Your task is to transcribe all of the records exactly and leave out the pictures.

- **Exercise data**:

BEGIN

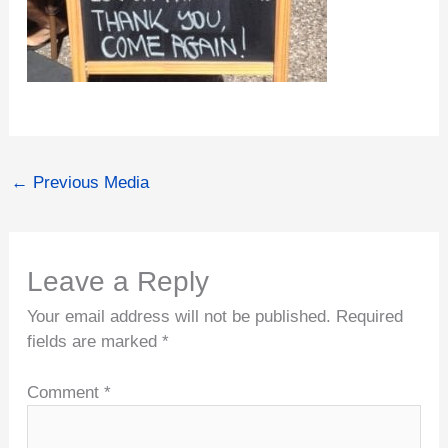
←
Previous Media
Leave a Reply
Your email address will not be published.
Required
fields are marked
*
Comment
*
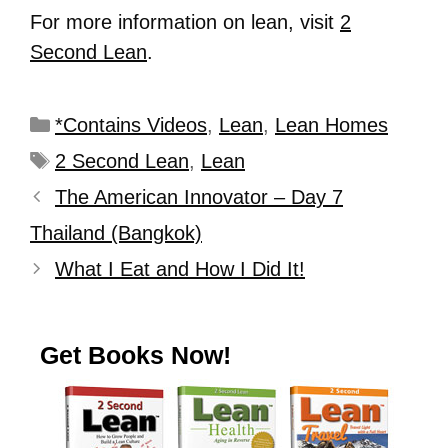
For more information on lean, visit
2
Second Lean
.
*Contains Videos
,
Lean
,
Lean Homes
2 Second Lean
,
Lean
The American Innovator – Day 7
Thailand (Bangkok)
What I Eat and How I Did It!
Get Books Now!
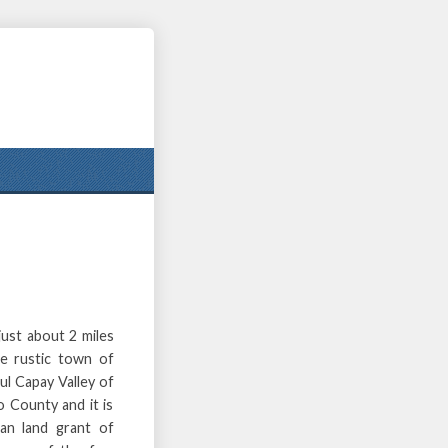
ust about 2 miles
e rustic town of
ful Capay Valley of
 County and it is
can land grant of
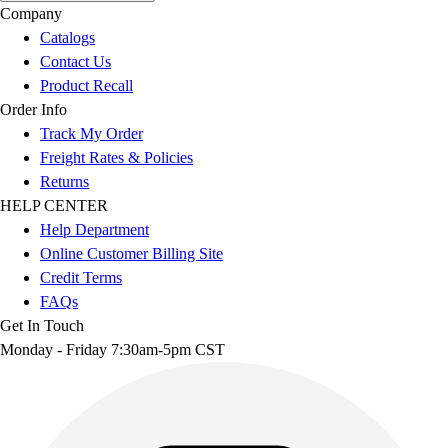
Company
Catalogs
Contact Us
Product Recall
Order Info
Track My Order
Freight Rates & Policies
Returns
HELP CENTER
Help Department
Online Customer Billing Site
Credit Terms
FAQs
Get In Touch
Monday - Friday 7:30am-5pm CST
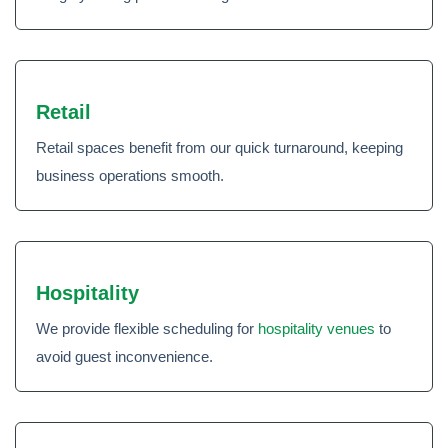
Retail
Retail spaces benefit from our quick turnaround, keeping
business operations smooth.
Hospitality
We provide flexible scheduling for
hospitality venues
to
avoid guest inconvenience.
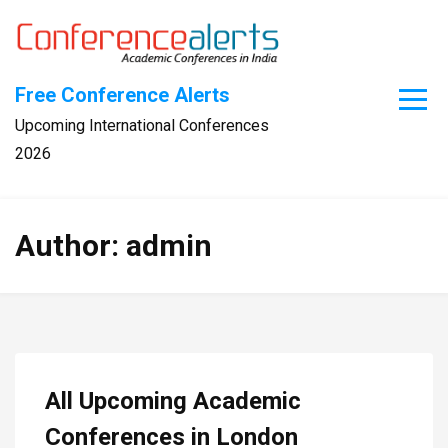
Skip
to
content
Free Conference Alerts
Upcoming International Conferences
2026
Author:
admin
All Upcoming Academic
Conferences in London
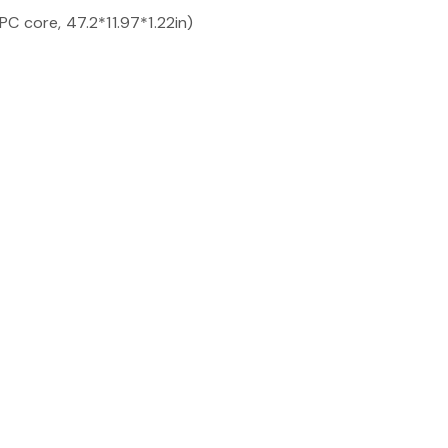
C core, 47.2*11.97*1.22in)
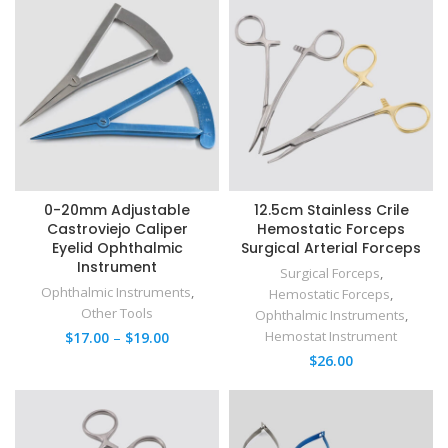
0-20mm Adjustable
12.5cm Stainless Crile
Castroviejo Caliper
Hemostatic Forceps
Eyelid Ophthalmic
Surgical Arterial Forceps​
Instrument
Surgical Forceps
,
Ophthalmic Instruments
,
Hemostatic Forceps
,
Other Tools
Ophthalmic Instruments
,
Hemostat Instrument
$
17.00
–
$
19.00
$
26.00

END

- **Finished task**:
←
Previous Media
Leave a Reply
Your email address will not be published.
Required
fields are marked
*
Comment
*
For more information on lean, visit
2
Second Lean
.
*Contains Videos
,
Lean
,
Lean Homes
2 Second Lean
,
Lean
The American Innovator – Day 7
Thailand (Bangkok)
What I Eat and How I Did It!
Get Books Now!
ust about 2 miles
e rustic town of
ful Capay Valley of
 County and it is
can land grant of
Company
Catalogs
Contact Us
Product Recall
Order Info
Track My Order
Freight Rates & Policies
Returns
HELP CENTER
Help Department
Online Customer Billing Site
Credit Terms
FAQs
Get In Touch
Monday - Friday 7:30am-5pm CST
Retail
Retail spaces benefit from our quick turnaround, keeping
business operations smooth.
Hospitality
We provide flexible scheduling for
hospitality venues
to
avoid guest inconvenience.
Skip
to
content
Free Conference Alerts
Upcoming International Conferences
2026
Author:
admin
All Upcoming Academic
Conferences in London
C core, 47.2*11.97*1.22in)
0-20mm Adjustable
12.5cm Stainless Crile
Castroviejo Caliper
Hemostatic Forceps
Eyelid Ophthalmic
Surgical Arterial Forceps​
Instrument
Surgical Forceps
,
Ophthalmic Instruments
,
Hemostatic Forceps
,
Other Tools
Ophthalmic Instruments
,
Hemostat Instrument
$
17.00
–
$
19.00
$
26.00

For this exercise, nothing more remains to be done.